On a de lui un Journal de ses campagnes contre la Suède (1698-1714), imprimé par ordre de Catherine II (1773) ; des Lettres et des traductions d’ouvrages français sur la mécanique, l’hydraulique, etc. Parmi les nombreuses histoires de son règne, il faut citer l’Histoire de Russie, par Lévesque (Paris, 1781) et l’Histoire de Pierre le Grand (en allemand), par Halem (Munster, 1803-1805). L’Histoire de Russie sous Pierre le Grand, par Voltaire, est peu estimée ; on reproche à l’auteur d’avoir dissimulé les cruautés du czar ; il avait, au reste, reçu des présents considérables pour composer cette Histoire, et il est avéré que ce ne fut point par ignorance qu’il a tu ou excusé une partie des crimes de celui qu’il appelle ailleurs « ce czar Pierre, moitié héros et moitié tigre. » J.-J. Rousseau, dans le Contrat social, a émis, sur Pierre Ier, ses réformes et sa politique, quelques idées tranchantes et systématiquement défavorables qui n’ont pas été ratifiées par la postérité.
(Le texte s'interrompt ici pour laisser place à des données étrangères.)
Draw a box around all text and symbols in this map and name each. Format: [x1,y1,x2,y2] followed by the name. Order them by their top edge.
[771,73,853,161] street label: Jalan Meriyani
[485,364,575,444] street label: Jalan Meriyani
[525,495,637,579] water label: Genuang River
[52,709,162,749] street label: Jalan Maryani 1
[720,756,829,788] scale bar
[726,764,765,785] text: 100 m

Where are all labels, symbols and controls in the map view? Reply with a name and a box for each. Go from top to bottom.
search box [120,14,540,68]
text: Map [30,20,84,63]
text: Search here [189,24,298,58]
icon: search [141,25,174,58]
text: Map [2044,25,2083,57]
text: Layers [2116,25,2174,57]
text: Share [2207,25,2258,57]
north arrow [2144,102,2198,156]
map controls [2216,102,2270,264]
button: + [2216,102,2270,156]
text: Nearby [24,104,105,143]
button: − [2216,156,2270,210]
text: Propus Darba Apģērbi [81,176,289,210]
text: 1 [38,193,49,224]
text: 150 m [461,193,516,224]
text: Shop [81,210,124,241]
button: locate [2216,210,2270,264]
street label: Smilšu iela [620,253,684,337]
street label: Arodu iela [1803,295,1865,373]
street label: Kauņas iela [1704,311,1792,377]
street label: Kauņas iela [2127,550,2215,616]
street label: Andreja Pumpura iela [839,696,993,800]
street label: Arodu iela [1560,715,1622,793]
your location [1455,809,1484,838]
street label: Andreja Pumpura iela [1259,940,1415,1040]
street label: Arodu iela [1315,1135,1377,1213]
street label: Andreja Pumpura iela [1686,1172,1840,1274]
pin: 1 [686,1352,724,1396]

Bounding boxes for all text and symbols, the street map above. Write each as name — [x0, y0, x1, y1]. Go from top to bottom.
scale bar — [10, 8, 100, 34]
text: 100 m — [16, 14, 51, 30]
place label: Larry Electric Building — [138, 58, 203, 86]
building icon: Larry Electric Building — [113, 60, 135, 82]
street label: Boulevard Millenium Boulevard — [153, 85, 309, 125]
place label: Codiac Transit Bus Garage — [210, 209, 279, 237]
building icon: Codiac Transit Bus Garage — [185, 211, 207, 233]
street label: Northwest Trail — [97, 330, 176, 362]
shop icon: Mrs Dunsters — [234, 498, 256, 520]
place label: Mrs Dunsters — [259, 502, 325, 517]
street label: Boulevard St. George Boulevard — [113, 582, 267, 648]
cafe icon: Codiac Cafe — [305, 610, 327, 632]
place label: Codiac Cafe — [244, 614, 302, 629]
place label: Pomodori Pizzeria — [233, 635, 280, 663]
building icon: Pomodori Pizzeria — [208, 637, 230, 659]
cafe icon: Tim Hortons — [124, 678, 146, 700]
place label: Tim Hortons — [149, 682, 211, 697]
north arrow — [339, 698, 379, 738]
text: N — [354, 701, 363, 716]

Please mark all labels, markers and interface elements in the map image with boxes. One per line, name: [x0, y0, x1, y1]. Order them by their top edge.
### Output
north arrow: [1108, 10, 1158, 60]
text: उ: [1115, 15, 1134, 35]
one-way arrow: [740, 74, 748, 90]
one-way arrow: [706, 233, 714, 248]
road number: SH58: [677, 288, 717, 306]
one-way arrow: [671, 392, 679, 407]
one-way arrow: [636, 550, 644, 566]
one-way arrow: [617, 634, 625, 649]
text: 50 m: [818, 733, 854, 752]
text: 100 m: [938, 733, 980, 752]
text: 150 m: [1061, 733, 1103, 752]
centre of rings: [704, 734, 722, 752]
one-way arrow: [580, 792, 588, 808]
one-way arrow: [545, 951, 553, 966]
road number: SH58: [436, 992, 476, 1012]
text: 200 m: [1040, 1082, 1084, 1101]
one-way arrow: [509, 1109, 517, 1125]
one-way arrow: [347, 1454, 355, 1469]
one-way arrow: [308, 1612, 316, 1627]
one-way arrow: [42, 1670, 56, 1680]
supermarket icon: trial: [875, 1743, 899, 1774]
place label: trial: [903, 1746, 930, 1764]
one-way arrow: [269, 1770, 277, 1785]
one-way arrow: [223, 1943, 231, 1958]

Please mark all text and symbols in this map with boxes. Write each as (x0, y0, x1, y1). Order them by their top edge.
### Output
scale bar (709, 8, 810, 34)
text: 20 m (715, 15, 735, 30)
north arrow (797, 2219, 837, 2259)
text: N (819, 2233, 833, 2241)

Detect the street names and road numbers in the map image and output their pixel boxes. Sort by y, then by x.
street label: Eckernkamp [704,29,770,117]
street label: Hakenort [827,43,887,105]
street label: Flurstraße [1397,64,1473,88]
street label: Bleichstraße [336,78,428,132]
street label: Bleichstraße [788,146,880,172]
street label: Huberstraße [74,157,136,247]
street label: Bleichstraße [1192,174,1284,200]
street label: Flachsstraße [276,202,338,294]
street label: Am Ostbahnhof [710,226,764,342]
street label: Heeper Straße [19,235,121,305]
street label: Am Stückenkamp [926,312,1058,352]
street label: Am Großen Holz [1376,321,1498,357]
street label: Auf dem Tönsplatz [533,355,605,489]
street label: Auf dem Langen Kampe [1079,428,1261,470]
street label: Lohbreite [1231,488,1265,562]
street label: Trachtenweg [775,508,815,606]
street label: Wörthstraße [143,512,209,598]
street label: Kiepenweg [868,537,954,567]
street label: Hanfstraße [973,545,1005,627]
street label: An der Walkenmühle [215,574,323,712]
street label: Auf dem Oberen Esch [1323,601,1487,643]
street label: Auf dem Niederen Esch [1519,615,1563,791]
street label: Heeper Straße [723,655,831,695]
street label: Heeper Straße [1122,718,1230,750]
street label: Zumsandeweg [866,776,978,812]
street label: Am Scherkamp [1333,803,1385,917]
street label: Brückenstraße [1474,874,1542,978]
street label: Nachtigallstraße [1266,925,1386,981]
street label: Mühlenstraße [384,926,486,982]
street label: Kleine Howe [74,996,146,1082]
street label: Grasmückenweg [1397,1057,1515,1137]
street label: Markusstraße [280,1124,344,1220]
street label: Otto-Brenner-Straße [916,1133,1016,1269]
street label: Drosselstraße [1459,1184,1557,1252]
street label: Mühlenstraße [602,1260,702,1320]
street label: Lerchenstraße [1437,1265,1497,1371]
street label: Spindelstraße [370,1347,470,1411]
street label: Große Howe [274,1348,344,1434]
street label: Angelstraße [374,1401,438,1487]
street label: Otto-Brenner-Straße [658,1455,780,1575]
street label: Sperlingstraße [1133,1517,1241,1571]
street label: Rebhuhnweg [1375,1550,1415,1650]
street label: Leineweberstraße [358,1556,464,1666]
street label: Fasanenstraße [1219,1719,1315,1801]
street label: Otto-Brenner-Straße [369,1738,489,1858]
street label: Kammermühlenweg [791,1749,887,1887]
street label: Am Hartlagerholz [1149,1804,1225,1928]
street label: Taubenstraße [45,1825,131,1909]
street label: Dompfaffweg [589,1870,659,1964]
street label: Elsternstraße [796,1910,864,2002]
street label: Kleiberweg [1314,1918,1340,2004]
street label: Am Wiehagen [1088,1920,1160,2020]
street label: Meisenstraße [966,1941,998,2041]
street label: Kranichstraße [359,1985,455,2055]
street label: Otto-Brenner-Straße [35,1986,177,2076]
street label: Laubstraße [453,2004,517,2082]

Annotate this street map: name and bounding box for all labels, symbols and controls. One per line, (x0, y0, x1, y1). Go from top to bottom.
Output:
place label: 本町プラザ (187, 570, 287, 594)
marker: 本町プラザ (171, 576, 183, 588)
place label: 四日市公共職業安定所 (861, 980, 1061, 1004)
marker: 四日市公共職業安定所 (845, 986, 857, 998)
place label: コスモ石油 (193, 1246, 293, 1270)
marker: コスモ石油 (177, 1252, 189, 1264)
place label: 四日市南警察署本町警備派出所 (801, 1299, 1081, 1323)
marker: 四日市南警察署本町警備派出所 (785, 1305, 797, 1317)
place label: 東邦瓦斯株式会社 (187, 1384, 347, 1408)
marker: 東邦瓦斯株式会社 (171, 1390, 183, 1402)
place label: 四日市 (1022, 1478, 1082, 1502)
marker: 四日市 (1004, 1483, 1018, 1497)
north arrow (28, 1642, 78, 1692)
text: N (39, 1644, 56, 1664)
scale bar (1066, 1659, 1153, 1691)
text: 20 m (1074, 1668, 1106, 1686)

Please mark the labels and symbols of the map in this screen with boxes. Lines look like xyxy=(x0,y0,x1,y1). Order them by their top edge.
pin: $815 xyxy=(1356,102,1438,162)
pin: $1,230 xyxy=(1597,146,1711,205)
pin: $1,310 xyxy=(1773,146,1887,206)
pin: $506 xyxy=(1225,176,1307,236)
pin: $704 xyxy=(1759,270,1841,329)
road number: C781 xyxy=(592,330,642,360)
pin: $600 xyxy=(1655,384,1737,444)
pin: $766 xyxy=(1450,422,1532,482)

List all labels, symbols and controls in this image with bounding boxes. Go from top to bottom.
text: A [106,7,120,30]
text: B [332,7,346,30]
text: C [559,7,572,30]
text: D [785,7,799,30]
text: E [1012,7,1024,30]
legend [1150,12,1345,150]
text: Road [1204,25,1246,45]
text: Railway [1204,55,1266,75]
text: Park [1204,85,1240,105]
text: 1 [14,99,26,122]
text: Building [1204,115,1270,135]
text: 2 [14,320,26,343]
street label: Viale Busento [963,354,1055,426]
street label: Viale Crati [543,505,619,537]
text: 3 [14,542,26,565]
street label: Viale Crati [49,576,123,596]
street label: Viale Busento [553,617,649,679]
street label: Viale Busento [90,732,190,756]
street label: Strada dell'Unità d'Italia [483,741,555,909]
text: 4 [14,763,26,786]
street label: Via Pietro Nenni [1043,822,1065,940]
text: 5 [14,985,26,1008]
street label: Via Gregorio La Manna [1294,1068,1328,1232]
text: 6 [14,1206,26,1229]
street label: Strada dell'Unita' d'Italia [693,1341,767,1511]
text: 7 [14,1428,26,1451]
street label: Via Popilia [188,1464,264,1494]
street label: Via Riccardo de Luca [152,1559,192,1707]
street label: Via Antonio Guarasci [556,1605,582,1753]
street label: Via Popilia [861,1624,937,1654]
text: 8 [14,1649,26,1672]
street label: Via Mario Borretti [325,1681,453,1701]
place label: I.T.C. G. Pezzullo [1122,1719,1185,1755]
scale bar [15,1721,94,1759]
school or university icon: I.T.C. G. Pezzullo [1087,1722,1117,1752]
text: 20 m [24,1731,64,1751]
Pierre le Grand, comédie en quatre actes, en prose, mêlée d’ariettes, paroles de Bouilly, "musique de Grétry, représentée aux Italiens le 13 janvier 1790. La fameuse Catherine est naturellement l’héroïne de la pièce. Les critiques du temps et l’auteur lui-même ont vanté beaucoup le coloris musical de la partition. Le même éloge a été décerné soixante-quatre ans plus tard à celle de l’Étoile du Nord. C’est le cas de rappeler le mot de Goethe : L’esprit humain avance toujours, mais en spirale. Grétry a introduit dans l’ouverture et dans une ariette le motif d’un pas russe, dansé avec succès à l’Opéra par Mlle Guimard.